Quantcast

Co-op tax relief bill passed by Legislature

The State Legislature has passed a long-awaited tax relief bill for city co-op and condo owners, despite a cluster of lawmakers who voted against it.

The bill, approved by the State Senate and Assembly, includes raising a partial tax abatement from 17.5 percent to 25 percent and extending the J-51 program to June 30, 2015. The abatement reduces the difference in property taxes paid by Class 2 co-op and condo properties and one, two and three family homes in Class 1, and the J-51 gives owners partial property tax exemptions for capital improvements.

“This is a major victory for the vast majority of co-op owners in northeast Queens, including thousands of senior citizens on fixed incomes,” said Assemblymember Ed Braunstein.

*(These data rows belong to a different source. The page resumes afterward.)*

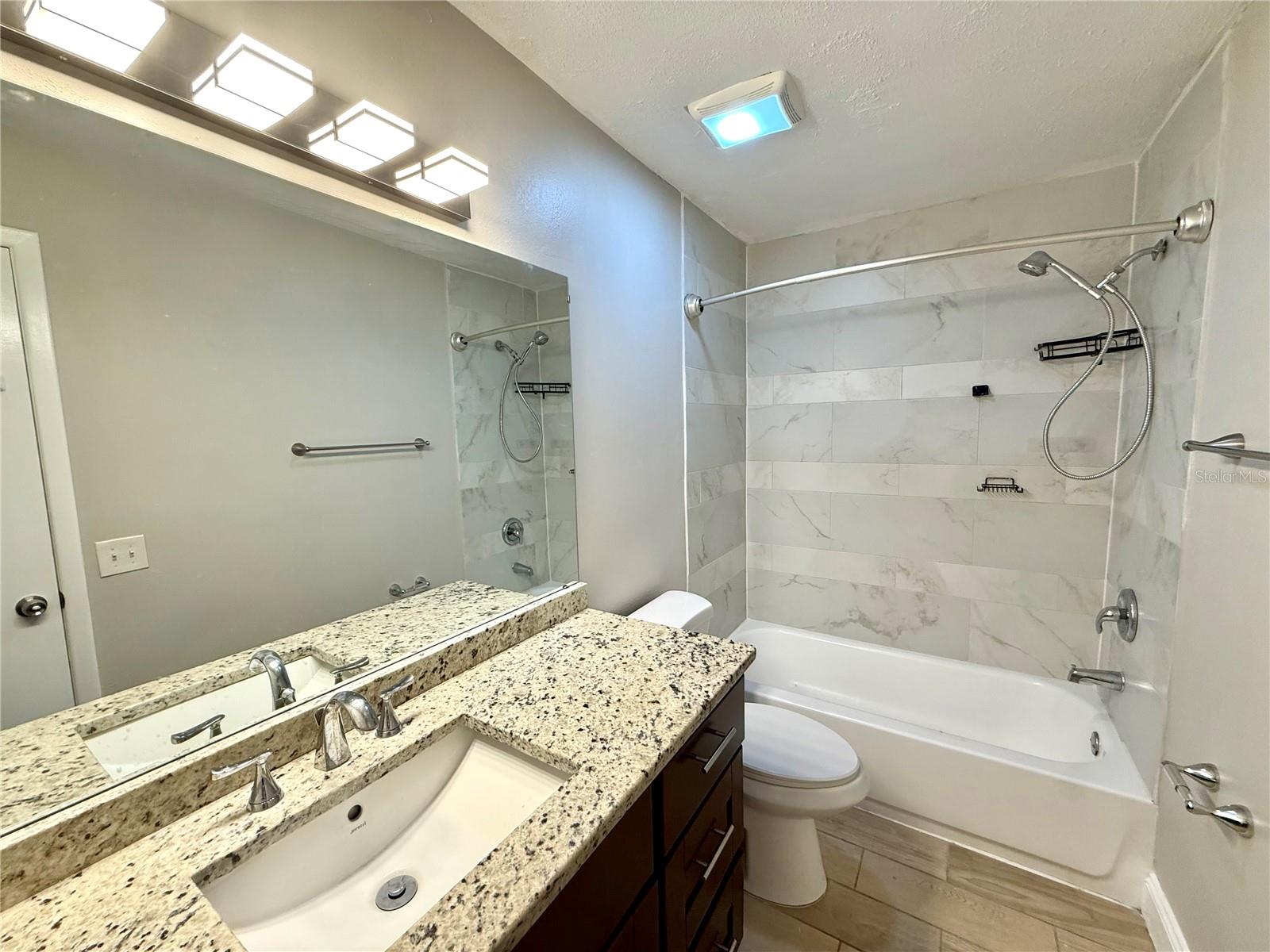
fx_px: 514
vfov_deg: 85.7
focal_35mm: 14
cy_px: 476
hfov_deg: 102.1
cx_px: 635
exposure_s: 1/120
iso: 160
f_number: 2.2
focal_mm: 2.22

But seven Democratic state senators and seven Democratic assemblymembers opposed the omnibus bill, which included a measure that gives tax abatements to 15 plots in midtown and downtown Manhattan being developed as luxury condominiums and office buildings.

“This bill only benefits the rich,” said State Senator Ruben Diaz of the Bronx. “It is a multimillion [dollar] program of rent exemptions and abatement for landlords who renovate their buildings.”

Diaz said he feared capital improvements under the J-51 program would lead to landlords raising rents on their tenants.

“To vote for this bill, we might be sending the message, an impure message, that we are only working for the landlords and against the tenants,” Diaz said.

State Senator Toby Ann Stavisky said she voted in favor of the bill because of the vital abatements to city co-op and condo owners but believed the abatements to luxury developments were a “giveaway of city money.”

“The developers would be building this anyway. They don’t need the tax abatement,” she said. “We unfortunately can’t pick and choose the parts of the bill we want to vote for.”

State Senator Brad Hoylman of Manhattan said he was “outraged” the abatement extensions were put into a packaged bill and “rushed through the Rules Committee onto the Senate floor with only 30 minutes’ notice.”

“The bill subverted the normal committee process and required an ‘up or down’ vote, which was difficult as the bill contained some provisions that gave me and my Democratic colleagues pause,” he said.

The bill requires another Senate vote before Governor Andrew Cuomo can sign it into law.

Its assurances come after panic spread throughout co-op and condo communities at the end of June, when the Legislature adjourned session without extending the J-51 program and the expired abatement.

A pair of audits released last year by the city’s comptroller office found the Department of Finance at fault for causing upheavals in condo and co-op property values — a determining factor in property taxes — when it changed its formula for calculating them in fiscal year 2011-12.